Consequently, although there were differences in absolute biomass, biomass allocation patterns on a community-scale among the three desert communities were either the same or very similar, presenting obvious evidence of convergence of desert shrub communities in arid environments.
Ecological significance of seasonal changes in structure of herbaceous plants
There are numerous herbaceous species in all three communities, and the seasonal changes of herbs represent similarity. The seasonal variations in life-form and species richness are closely related to the appearance and disappearance of herbaceous species (HSV and HLV), especially HSV. Central Asia is considered to the centre of origin and distribution of HSV following the disappearance of the Tethyan Ocean in the Late Neogene and Early Quaternary Period (Mao and Zhang, 1994). Distribution of HSV extended as far as the Mediterranean, Western Asia and North Africa. In China, the Junggar Basin, which includes the Gurbantunggut Desert, is regarded as the easternmost point of HSV distribution (about 205 species) (Mao and Zhang, 1994). In the Gurbantunggut Desert, HSV benefit from limited snow/rainfall in winter and early spring (Mao and Zhang, 1994; Lan and Zhang, 2008) and being to germinate in March and April in spite of low temperatures. HSV flower and mature in May/June prior to the arrival of hot, dry summer conditions.

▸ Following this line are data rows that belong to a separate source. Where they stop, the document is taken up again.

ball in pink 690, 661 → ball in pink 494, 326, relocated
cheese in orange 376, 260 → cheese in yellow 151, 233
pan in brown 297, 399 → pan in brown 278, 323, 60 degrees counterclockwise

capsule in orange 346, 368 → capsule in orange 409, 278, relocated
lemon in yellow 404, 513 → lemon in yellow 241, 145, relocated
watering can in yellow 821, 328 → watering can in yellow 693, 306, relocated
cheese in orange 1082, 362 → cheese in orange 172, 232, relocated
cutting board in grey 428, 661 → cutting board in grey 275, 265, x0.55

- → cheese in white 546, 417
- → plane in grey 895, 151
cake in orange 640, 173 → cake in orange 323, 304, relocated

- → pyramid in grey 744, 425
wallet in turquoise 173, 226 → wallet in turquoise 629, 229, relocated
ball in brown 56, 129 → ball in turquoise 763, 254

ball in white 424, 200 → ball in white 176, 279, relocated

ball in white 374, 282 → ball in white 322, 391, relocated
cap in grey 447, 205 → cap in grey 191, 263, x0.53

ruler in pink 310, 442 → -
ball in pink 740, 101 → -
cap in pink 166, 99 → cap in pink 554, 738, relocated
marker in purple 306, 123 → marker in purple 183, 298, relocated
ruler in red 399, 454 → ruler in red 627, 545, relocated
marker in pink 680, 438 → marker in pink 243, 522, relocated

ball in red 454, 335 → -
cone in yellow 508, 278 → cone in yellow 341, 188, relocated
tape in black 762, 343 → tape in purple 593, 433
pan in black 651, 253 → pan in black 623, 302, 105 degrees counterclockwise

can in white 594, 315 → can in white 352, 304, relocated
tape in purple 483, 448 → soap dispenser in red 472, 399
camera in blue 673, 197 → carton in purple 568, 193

During the growing period (April to September), the Gurbantunggut experiences very strong winds, predominantly from April to June, in other words, the growth period of HSV (Wang et al., 2003; Li et al., 2010). HSV and BSCs play an important role in reducing sandstorm frequency (Zhang et al., 2006; Zhang et al., 2010b) although sandstorms are less frequent and not as intense as those experienced in other deserts of China (Wang et al., 2003). In early spring, HSV can form dominant synusia or small communities so that some shrub communities can only thrive after HSV has died off in early summer (Zhang and Chen, 2002). Not only does HSV effectively maintain soil surface stability but also generates change in species composition of desert communities (Table 3), important factors in the preservation of biodiversity and stability of desert ecosystems.
Following the demise of HSV in late summer, HLV grew profusely to occupy the eco-niche left by HSV. However, between the disappearance of HSV and appearance of HLV there appears to be an interval during which there is less competition for resources, allowing the two “similar functional groups” to grow at different times during two seasons (summer and autumn). HLV plays an important role in the desert ecosystem until late autumn. The relationship of HSV to HLV was not germane to community type and was a feature shared by all three desert shrub communities.
The total biomass of herbaceous species was exceptionally low in all three communities (Table 4), and the proportions of total biomass of HLV to TB of total species in autumn never exceeded 8.0%. If the study is expanded to a larger scale to include the small tree Haloxylon, the proportions of total biomass of HLV to TB of total species in autumn drop to 0.6% (EDC), 1.2% (STC) and 0.55% (ASC). Thus the biomass of herbs is easily overlooked in large-scale estimation of biomass but in the Gurbantunggut Desert the ecological significance (e.g. retaining ecosystem stability and species diversity, preventing sand diffusion, animal husbandry, soil nutrient cycling) of herbs, especially HSV, cannot be disregarded.